The book starts out really well and strong. Though I wasn't entirely sure who I was supposed to be plumping for, each character had their own sadness.

There's a tech background to the book that I've seen face to face, not the AI/sentient bits, but the constant tracking and the BS fobbing off that people in tech (who mostly don't understand their tech) use. Certainly for the first half of the book I found myself chuckling away.

The story and outlook is pretty bleak: all privacy lost, super corp tracks your every move and uses that information to then manipulate your decisions. Pretty much what we face today, in the early 20s, with Google and Facebook.

For me, I felt like the book started to lose it's momentum around halfway and it felt like the story was stagnating. I wasn't really sure how the antagonist actually ties up with the story, or even if indeed the were the/an antagonist.

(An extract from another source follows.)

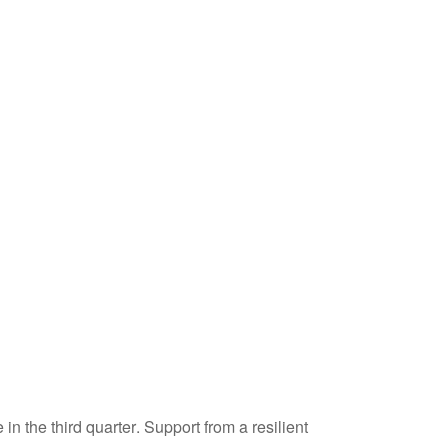
n the third quarter
.
Support from a resilient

It also felt to me like it ended abruptly without really being able to say anything. Which might be because we already like in a world where super corp does indeed hold our privacy to random and there's really no escaping it and even then in the face of criminal behaviour (see Brexit campaign and Trump) there's no recourse that the either the law can apply or society seems to want to see actioned. That's to say: it's pretty messed up.

7 Highlight(s)

Location 58

Alas, within the free market it is not permitted to trade freely in any place you choose, and these people were of course prosecuted for trading without a licence.

Location 140

Meanwhile, Strachey tried to decide whether to jump (into the abyss) or whether to stand at the edge (and be pushed into the abyss) or whether to tiptoe back from the edge of the abyss (hoping no one noticed where he had been and also that no one would push him in later anyway).

Location 178

just need a yes or no answer,' said Guy. 'Only just! Nothing is ever only just!' said Sarah Coates.

Location 271

The point was made across all the free media. Nothing you are told is real. Remember this, until we tell you that something you are being told is real. Actually, the thing we are telling you, that nothing you are told is real, is actually real. That thing is real, about nothing being real. Just that thing though and nothing else. Is that clear?

Location 304

Furthermore, in order to protect the nation from any further security violations in protest against mass surveillance, the Government would, naturally, be obliged to enhance its mass surveillance program further.

Location 321

She hoped to capsize the world, and make everything lowermost that was uppermost.

Location 333

It was her mind that was broken, rather than the reality beyond her. Yet, how would she tell?